Kyiv, April 7, 2016. This year Ukrainians worldwide will celebrate Vyshyvanka Day (vyshyvanka – Ukrainian national embroidered shirt – UCMC note) for the 10th time, this year the celebration will take place on May 19. “We have walked through a difficult road from misunderstanding, skeptical attitude – both to the action and to vyshyvanka itself – to the time when not only the Ukrainian people on the level of each Ukrainian’s consciousness have recognized our holiday: a little student action has turned into a great global celebration within10 years,” said Lesya Voroniuk, initiator of the action “The Global Vyshyvanka Day” at a press briefing at Ukraine Crisis Media Center.
The celebration was initiated by the students of Yuriy Fedkovych Chernivtsi National University. The idea of the action was to wear a vyshyvanka on the third Thursday in May – to the office, to school or just to go somewhere on business. The students wanted to return vyshyvanka to modern Ukrainian life – as a “talisman, a symbol and an integral part of Ukrainian culture.” Oleksandr Tkachuk, co-founder of the action, said that Vyshyvanka Day had been celebrated in 38 countries the previous year – mainly in the countries with the largest Ukrainian diaspora – and on a massive scale throughout Ukraine. Now activists are dreaming to achieve recognition of this holiday nationwide. “We appealed to the President of Ukraine last year and this year we appeal again for approving the third Thursday in May as a Global Vyshyvanka Day,” noted Ms. Voroniuk.

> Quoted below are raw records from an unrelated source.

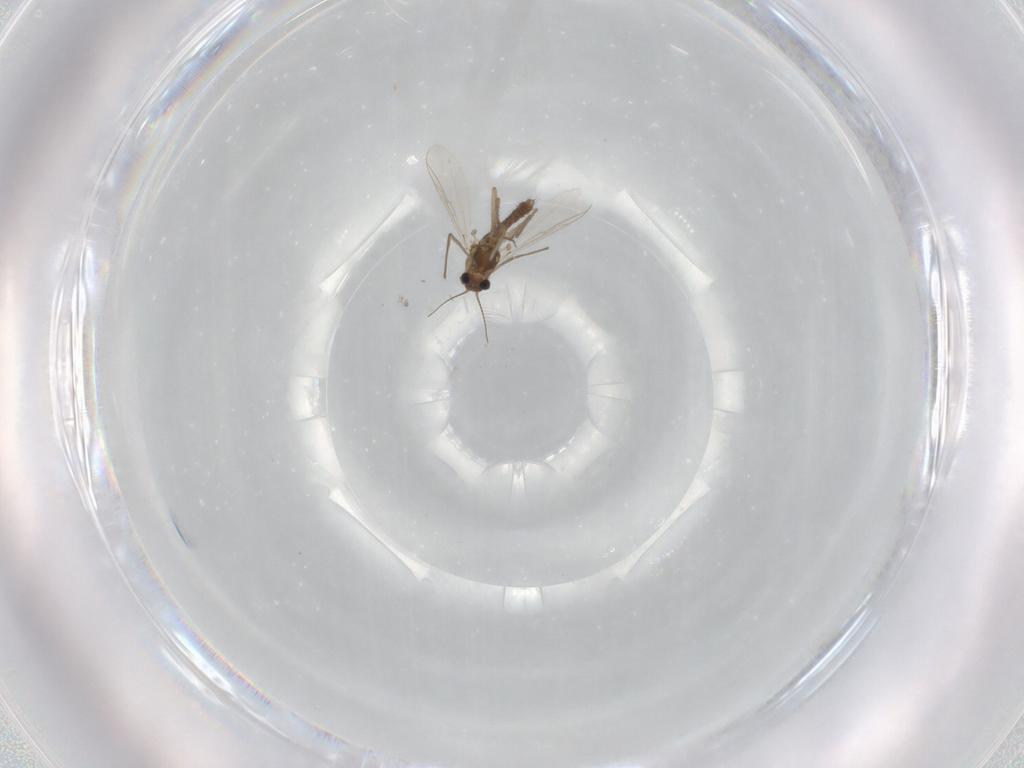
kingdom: Animalia
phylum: Arthropoda
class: Insecta
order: Diptera
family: Chironomidae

This year, the basic idea of the action remains the same, but some other events are also planned: a great group photo in vyshyvankas in Independence Square, as it was last year, and “dressing” the most famous Kyiv monuments in vyshyvankas. “We also want to make an interactive lecture hall at the subway stations, where activists dressed in Ukrainian costumes will present and tell interesting facts about vyshyvanka,” said Iryna Chorna, co-organizer of the action. Additionally, they will conduct an action “Born in vyshyvankas,” which has been repeatedly held in Chernivtsi. “We come to a maternity home and present the newborns with vyshyvankas. Later, they are even baptized in them,” explained Ms. Voroniuk. “This year we are announcing this action throughout Ukraine. Together with the Corporation of cities we have bought vyshyvankas for three regions – Kyiv, Lviv and Chernivtsi.”
Mr. Tkachuk also said that on May 12 Kyiv will host a premiere of film “Heritage of the Nation” – the first feature-length documentary about the vyshyvanka. “The film consists of two parts – ethnographic, where we talk about the vyshyvanka features and beliefs and traditions related to it, as well as people’s stories showing that vyshyvanka is not just a thing, but much more, a symbol which has been kept and passed on from generation to generation,” said Mr. Tkachuk. Thus, the film inextricably intertwines the history of vyshyvanka with historical chronicles, especially from the period when a vyshyvanka in the house testified to “dangerous” ideological beliefs. Bitter, and yet inspiring stories – from the era of Stalinist repressions to similar situations after unrest started in the east in the spring of 2014 – say the direct witnesses to the audience. The activists have been working on the film since August 2015. They have traveled through all ethnographic regions of Ukraine and communicated with the masters. Representatives of the Ukrainian diaspora from 5 countries also shared their evidence. According to Mr. Tkachuk, the show will also take place in Lviv, Chernivtsi and abroad – in the countries with the largest Ukrainian diaspora.